Religious groups said the legal battles should stop.

In addition to the Trump administration, the Little Sisters of the Poor defended the rules. The order of nuns, which runs homes for the elderly and employs about 2,700 people, pointed out that the government provided exemptions from the beginning for religious organizations such as churches.
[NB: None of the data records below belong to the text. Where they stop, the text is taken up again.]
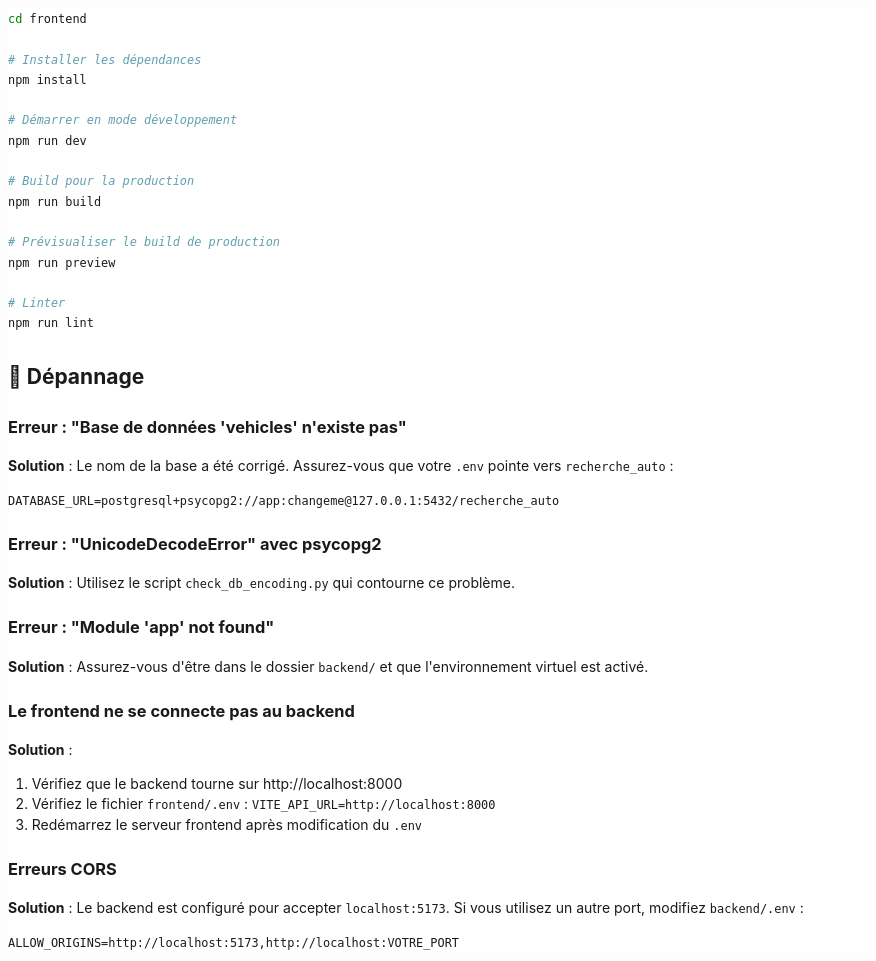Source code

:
 ```bash
cd frontend

# Installer les dépendances
npm install

# Démarrer en mode développement
npm run dev

# Build pour la production
npm run build

# Prévisualiser le build de production
npm run preview

# Linter
npm run lint
```

## 🐛 Dépannage

### Erreur : "Base de données 'vehicles' n'existe pas"

**Solution** : Le nom de la base a été corrigé. Assurez-vous que votre `.env` pointe vers `recherche_auto` :
```env
DATABASE_URL=postgresql+psycopg2://app:changeme@127.0.0.1:5432/recherche_auto
```

### Erreur : "UnicodeDecodeError" avec psycopg2

**Solution** : Utilisez le script `check_db_encoding.py` qui contourne ce problème.

### Erreur : "Module 'app' not found"

**Solution** : Assurez-vous d'être dans le dossier `backend/` et que l'environnement virtuel est activé.

### Le frontend ne se connecte pas au backend

**Solution** :
1. Vérifiez que le backend tourne sur http://localhost:8000
2. Vérifiez le fichier `frontend/.env` : `VITE_API_URL=http://localhost:8000`
3. Redémarrez le serveur frontend après modification du `.env`

### Erreurs CORS

**Solution** : Le backend est configuré pour accepter `localhost:5173`. Si vous utilisez un autre port, modifiez `backend/.env` :
```env
ALLOW_ORIGINS=http://localhost:5173,http://localhost:VOTRE_PORT
```
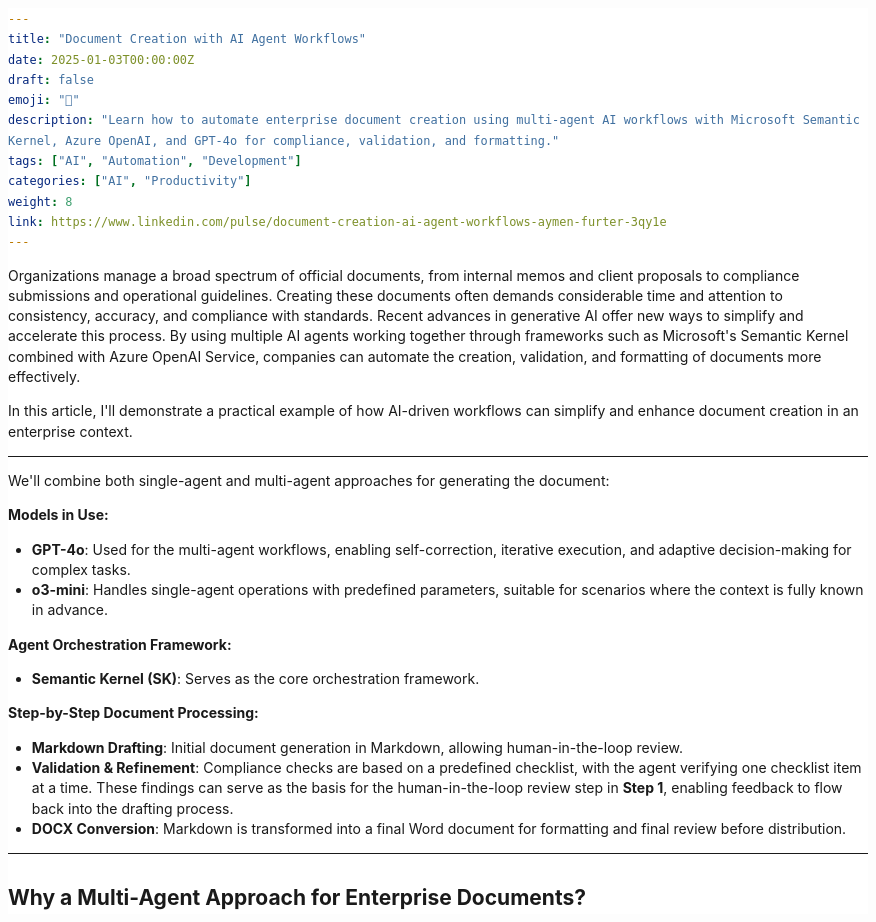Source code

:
 ```yaml
---
title: "Document Creation with AI Agent Workflows"
date: 2025-01-03T00:00:00Z
draft: false
emoji: "📄"
description: "Learn how to automate enterprise document creation using multi-agent AI workflows with Microsoft Semantic Kernel, Azure OpenAI, and GPT-4o for compliance, validation, and formatting."
tags: ["AI", "Automation", "Development"]
categories: ["AI", "Productivity"]
weight: 8
link: https://www.linkedin.com/pulse/document-creation-ai-agent-workflows-aymen-furter-3qy1e
---
```


Organizations manage a broad spectrum of official documents, from internal memos and client proposals to compliance submissions and operational guidelines. Creating these documents often demands considerable time and attention to consistency, accuracy, and compliance with standards. Recent advances in generative AI offer new ways to simplify and accelerate this process. By using multiple AI agents working together through frameworks such as Microsoft's Semantic Kernel combined with Azure OpenAI Service, companies can automate the creation, validation, and formatting of documents more effectively.

In this article, I'll demonstrate a practical example of how AI-driven workflows can simplify and enhance document creation in an enterprise context.

---

We'll combine both single-agent and multi-agent approaches for generating the document:

**Models in Use:**

- **GPT-4o**: Used for the multi-agent workflows, enabling self-correction, iterative execution, and adaptive decision-making for complex tasks.
- **o3-mini**: Handles single-agent operations with predefined parameters, suitable for scenarios where the context is fully known in advance.

**Agent Orchestration Framework:**

- **Semantic Kernel (SK)**: Serves as the core orchestration framework.

**Step-by-Step Document Processing:**

- **Markdown Drafting**: Initial document generation in Markdown, allowing human-in-the-loop review.
- **Validation & Refinement**: Compliance checks are based on a predefined checklist, with the agent verifying one checklist item at a time. These findings can serve as the basis for the human-in-the-loop review step in **Step 1**, enabling feedback to flow back into the drafting process.
- **DOCX Conversion**: Markdown is transformed into a final Word document for formatting and final review before distribution.

---

## Why a Multi-Agent Approach for Enterprise Documents?
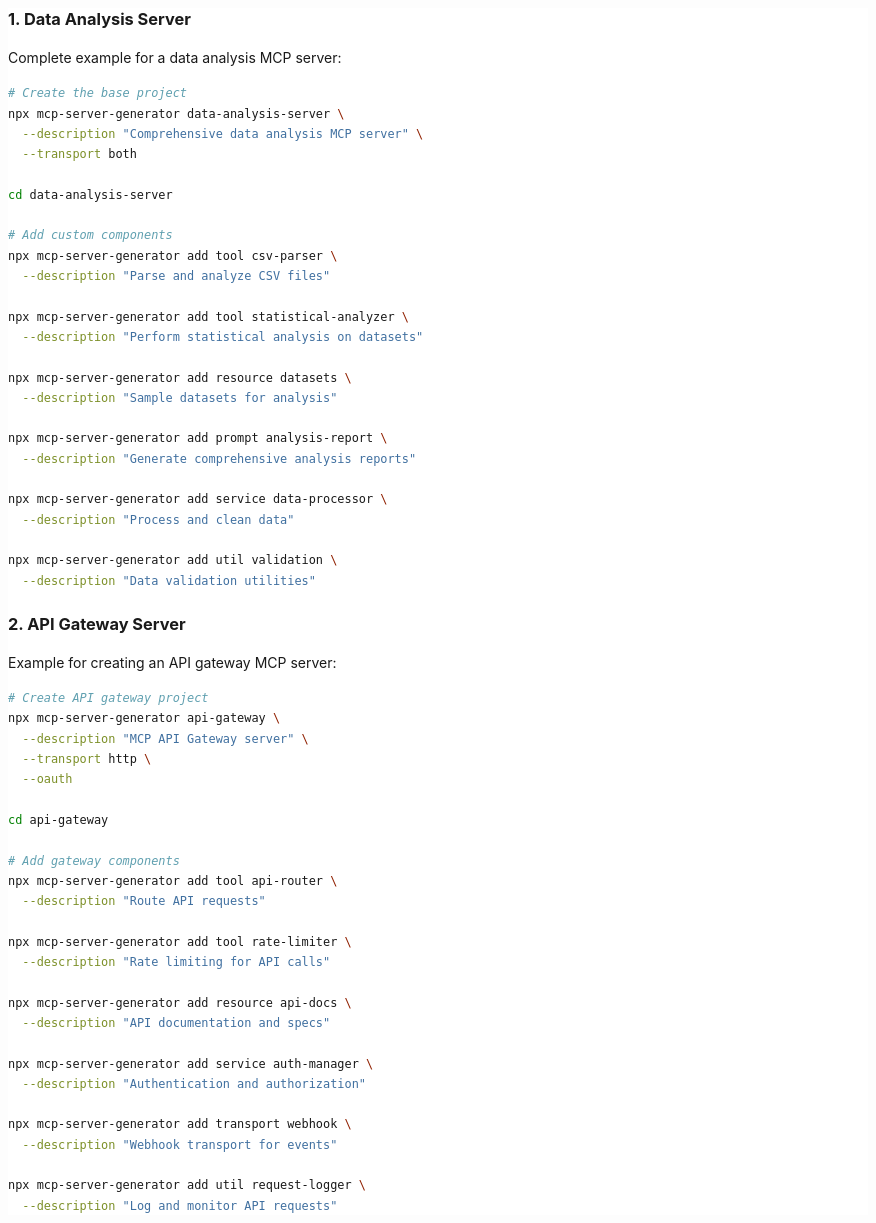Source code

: ### 1. Data Analysis Server

Complete example for a data analysis MCP server:

```bash
# Create the base project
npx mcp-server-generator data-analysis-server \
  --description "Comprehensive data analysis MCP server" \
  --transport both

cd data-analysis-server

# Add custom components
npx mcp-server-generator add tool csv-parser \
  --description "Parse and analyze CSV files"

npx mcp-server-generator add tool statistical-analyzer \
  --description "Perform statistical analysis on datasets"

npx mcp-server-generator add resource datasets \
  --description "Sample datasets for analysis"

npx mcp-server-generator add prompt analysis-report \
  --description "Generate comprehensive analysis reports"

npx mcp-server-generator add service data-processor \
  --description "Process and clean data"

npx mcp-server-generator add util validation \
  --description "Data validation utilities"
```

### 2. API Gateway Server

Example for creating an API gateway MCP server:

```bash
# Create API gateway project
npx mcp-server-generator api-gateway \
  --description "MCP API Gateway server" \
  --transport http \
  --oauth

cd api-gateway

# Add gateway components
npx mcp-server-generator add tool api-router \
  --description "Route API requests"

npx mcp-server-generator add tool rate-limiter \
  --description "Rate limiting for API calls"

npx mcp-server-generator add resource api-docs \
  --description "API documentation and specs"

npx mcp-server-generator add service auth-manager \
  --description "Authentication and authorization"

npx mcp-server-generator add transport webhook \
  --description "Webhook transport for events"

npx mcp-server-generator add util request-logger \
  --description "Log and monitor API requests"
```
It said the accommodation provision violates the 1993 Religious Freedom Restoration Act, the law that says the government must have a compelling reason for programs that substantially burden religious beliefs.

“We are overjoyed that, once again, the Supreme Court has protected our right to serve the elderly without violating our faith,” said Mother Loraine Marie Maguire of the Little Sisters of the Poor, whose employees work in the group’s facilities. “Our life’s work and great joy is serving the elderly poor and we are so grateful that the contraceptive mandate will no longer steal our attention from our calling.”

White House press secretary Kayleigh McEnany said in a statement that the decision was “a big win for religious freedom and freedom of conscience.”

“Since Day One, the Trump Administration has sought to lift burdens on religious exercise for people of all faiths,” she said, adding the administration would work to allow “women who lack access to contraceptive coverage because of their employer’s religious beliefs or moral convictions to more easily access such care” through federal programs.

The states of Pennsylvania and New Jersey initially challenged the rules, noting that when women lose coverage from their employers, they seek state-funded programs and services.

While Thomas’s opinion leaned more heavily on administrative law than religious liberty, he praised the nuns who have been involved in challenging the mandate from the beginning.

“For over 150 years, the Little Sisters have engaged in faithful service and sacrifice, motivated by a religious calling to surrender all for the sake of their brother,” he wrote.

“. . . After two decisions from this court and multiple failed regulatory attempts, the federal government has arrived at a solution that exempts the Little Sisters from the source of their complicity-based concerns — the administratively imposed contraceptive mandate.”

But the legal fight might not be over.

In a concurring opinion, Alito and Gorsuch said the court had not gone far enough to settle the issue for good.

“We now send these cases back to the lower courts, where the Commonwealth of Pennsylvania and the State of New Jersey are all but certain to pursue their argument that the current rule is flawed on yet another ground,” Alito wrote.

He would have found that the religious exemption was not just authorized, but also required under the Religious Freedom Restoration Act.

“I would bring the Little Sisters’ legal odyssey to an end,” Alito wrote.

The cases are Little Sisters of the Poor v. Pennsylvania and Trump v. Pennsylvania.

Ann E. Marimow contributed to this report.